The ability to create reports was another top response, considered a basic BI feature along with dashboards and visualizations.
Although reporting was not as popular as a response (48% of buyers reported a need for this feature), it is still considered a standard feature for business intelligence software. Collecting and preparing data is an important step to beginning deeper analysis.
Buyers’ Don’t Have a Deployment Preference
Deployment preferences of survey respondents were overwhelmingly on the fence, with 69% saying they were open to both methods of deployment. Of those respondents, 10% expressed a preference toward cloud-based deployment (although still undecided), and an equal number of buyers expressed a preference for on-premise deployment.
Buyers who firmly decided on a deployment method named the cloud as the favorable deployment choice, with 23% saying they would like a cloud-deployable system, compared to 8% demonstrating a want for on-premise deployment. Respondents cited cost, existing infrastructure, the volume of data and security (particularly government and HIPAA regulations) as factors under consideration when deciding on a deployment method.
The uncertainty found in deployment-focused responses could possibly be another awareness issue, as so many buyers did not favor either method and seemed unsure of the advantages one method has over the other.
The idea of adopting a “hybrid” model was mentioned in two percent of responses that expressed interest in both deployment methods, demonstrating buyers’ attraction toward the virtues of both.
Other Needs of Buyers
Some other key features of BI identified by survey respondents include data warehousing with five percent of buyers identifying a want for the feature, drag-and-drop functions at two percent and AI/machine learning at one percent. Many respondents wanted an embeddable system, with 23% expressing interest in the ability to integrate with programs such as Microsoft Office, Workday, Quickbooks, Salesforce, Hadoop and Google Analytics.

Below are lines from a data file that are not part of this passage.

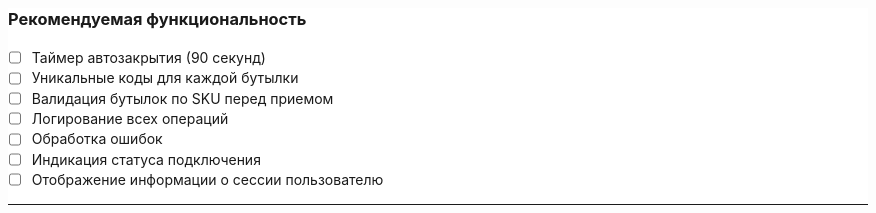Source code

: ### Рекомендуемая функциональность

- [ ] Таймер автозакрытия (90 секунд)
- [ ] Уникальные коды для каждой бутылки
- [ ] Валидация бутылок по SKU перед приемом
- [ ] Логирование всех операций
- [ ] Обработка ошибок
- [ ] Индикация статуса подключения
- [ ] Отображение информации о сессии пользователю

---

A desire for mobile capabilities, shareability and employee self-service were overarching themes as well. Four percent of buyers said they would like a mobile system. One percent expressed their need to share reports. The terms “self-service,” “user-friendly” or “ease of use” were found in 28% of responses.
Conclusion
Different organizations need different business intelligence features depending upon their requirements. It is best to invest in a solution that offers core features like dashboarding and visualization, reporting, data integration and more to start. Later, you can upgrade your solution to accommodate additional features, including predictive analytics, mobile business intelligence, augmented analytics and more.